§ **SELECTED PASSAGE**

What’s transpiring in the dry bulk sector is important to watch for cargo shippers and vessel owners in all segments — including container shipping — because dry bulk, the largest transport market in the world measured by volume, is now offering a relatively transparent window on what happens if IMO 2020 implementation collides with weak cargo demand.

Scrubber versus non-scrubber Capes

The IMO 2020 rule mandated that all vessels not equipped with exhaust-gas scrubbers burn 0.5% fuel known as very low sulfur fuel oil (VLSFO) or 0.1% sulfur marine gas oil (MGO) as of Jan. 1. Ships with scrubbers can continue to burn cheaper 3.5% sulfur heavy fuel oil (HFO).

Clarksons Platou Securities reported that average time-charter equivalent (TCE) spot rates for Capesize bulkers (vessels with a capacity of over 100,000 deadweight tons) had sunk to $9,800 per day as of Jan. 6, assuming the use of IMO 2020-compliant fuel (i.e., non-scrubber ships).

If a Capesize had a scrubber and was instead consuming less-expensive HFO, Clarksons estimated that the TCE would be $10,100 per day higher, or $19,900 per day.

In other words, dry bulk spot rates have fallen so low and the HFO-VLSFO spread has widened so much that a scrubber-equipped Capesize should now theoretically be earning over twice as much as a non-scrubber Capesize. At a break-even rate of around $13,000 per day, the use of a scrubber is now the difference between a profit and a loss.

To put this in perspective, both scrubber-equipped and non-scrubber bulkers in the spot market obtain the same payment from shippers, calculated in dollars per ton of cargo, with the vessel owner-operator paying voyage expenses including fuel.

When a dollars-per-ton rate is converted into a dollars-per-day TCE rate, the calculation is net of the fuel cost, so ships burning expensive VLSFO will post a lower TCE number than ships using cheaper HFO, despite both receiving the same dollars-per-ton payment from the cargo interest.

It’s also important to put the proportion of Capesizes with scrubbers into perspective. Randy Giveans, shipping analyst at Jefferies, told FreightWaves that as of Jan. 6, he believes that “maybe 250-300 Capesizes out of a total of around 1,800 are currently operating with scrubbers, with another 30-50 being completed and entering service over the past week and coming week,” equating to a current Capesize scrubber penetration rate of 15-20%.

§ **REQUIREMENT 1**
Answer these questions about the dry bulk passage:
(a) What average TCE spot rate did Clarksons Platou Securities report for non-scrubber Capesize bulkers as of Jan. 6?
(b) What break-even rate per day does the passage give for a Capesize?
(c) Around how many Capesizes are there in total, according to Randy Giveans?
§ **REQUIREMENT 2**
Extend the passage on scrubber and non-scrubber Capesizes by writing what comes after its final sentence.
The items that come next are separate material and have no connection to the passage on dry bulk shipping.

§ **INFORMATION GIVEN**
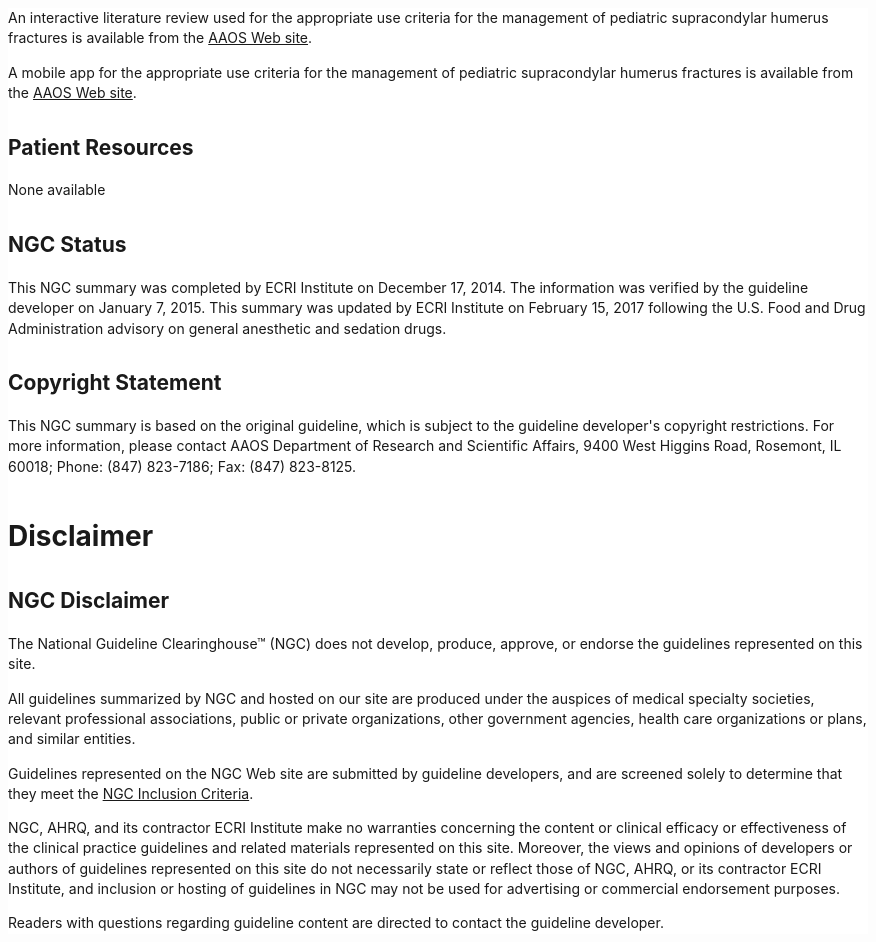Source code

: An interactive literature review used for the appropriate use criteria for the management of pediatric supracondylar humerus fractures is available from the [AAOS Web site](http://aaos.webauthor.com/go/peer/evidence.cfm?aaos_lit_id=224825 "American Academy of Orthopaedic Surgeons \(AAOS\) Web site").

A mobile app for the appropriate use criteria for the management of pediatric supracondylar humerus fractures is available from the [AAOS Web site](http://aaos.webauthor.com/go/auc/ "American Academy of Orthopaedic Surgeons \(AAOS\) Web site").

## Patient Resources



None available

## NGC Status



This NGC summary was completed by ECRI Institute on December 17, 2014. The information was verified by the guideline developer on January 7, 2015. This summary was updated by ECRI Institute on February 15, 2017 following the U.S. Food and Drug Administration advisory on general anesthetic and sedation drugs.

## Copyright Statement



This NGC summary is based on the original guideline, which is subject to the guideline developer's copyright restrictions. For more information, please contact AAOS Department of Research and Scientific Affairs, 9400 West Higgins Road, Rosemont, IL 60018; Phone: (847) 823-7186; Fax: (847) 823-8125.

# Disclaimer

## NGC Disclaimer



The National Guideline Clearinghouse™ (NGC) does not develop, produce, approve, or endorse the guidelines represented on this site.

All guidelines summarized by NGC and hosted on our site are produced under the auspices of medical specialty societies, relevant professional associations, public or private organizations, other government agencies, health care organizations or plans, and similar entities.

Guidelines represented on the NGC Web site are submitted by guideline developers, and are screened solely to determine that they meet the [NGC Inclusion Criteria](/help-and-about/summaries/inclusion-criteria).

NGC, AHRQ, and its contractor ECRI Institute make no warranties concerning the content or clinical efficacy or effectiveness of the clinical practice guidelines and related materials represented on this site. Moreover, the views and opinions of developers or authors of guidelines represented on this site do not necessarily state or reflect those of NGC, AHRQ, or its contractor ECRI Institute, and inclusion or hosting of guidelines in NGC may not be used for advertising or commercial endorsement purposes.

Readers with questions regarding guideline content are directed to contact the guideline developer.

§ **WRITTEN ANSWER 1**
(a) $9,800 per day.
(b) Around $13,000 per day.
(c) Around 1,800.

§ **WRITTEN ANSWER 2**
What’s fueling the spread?

According to marine-fuel prices published by Ship & Bunker, the average global cost of HFO on Jan. 3 was $404 per ton, essentially unchanged from the average price one year prior ($402 per ton). The average global price of VLSFO as of Jan. 3 was $674 per ton, a 67% premium to HFO. The spread was much wider in certain key supply hubs. In Singapore, VLSFO cost 97% more than HFO on Jan. 3.

A pivotal question for shipowners is whether the spread is driven by a higher VLSFO price combined with a flat HFO price, a flat VLSFO price combined with a much lower HFO price, or a mix of both.

This issue was addressed on the third-quarter 2019 conference call of crude-tanker owner DHT Holdings (NYSE: DHT). DHT co-CEO Svein Moxnes Harfjeld said, “In terms of the spread, our thesis was never that compliant fuel would be … very expensive. Our thesis was based on a dramatic fall in demand for HFO, thereby making HFO very cheap.”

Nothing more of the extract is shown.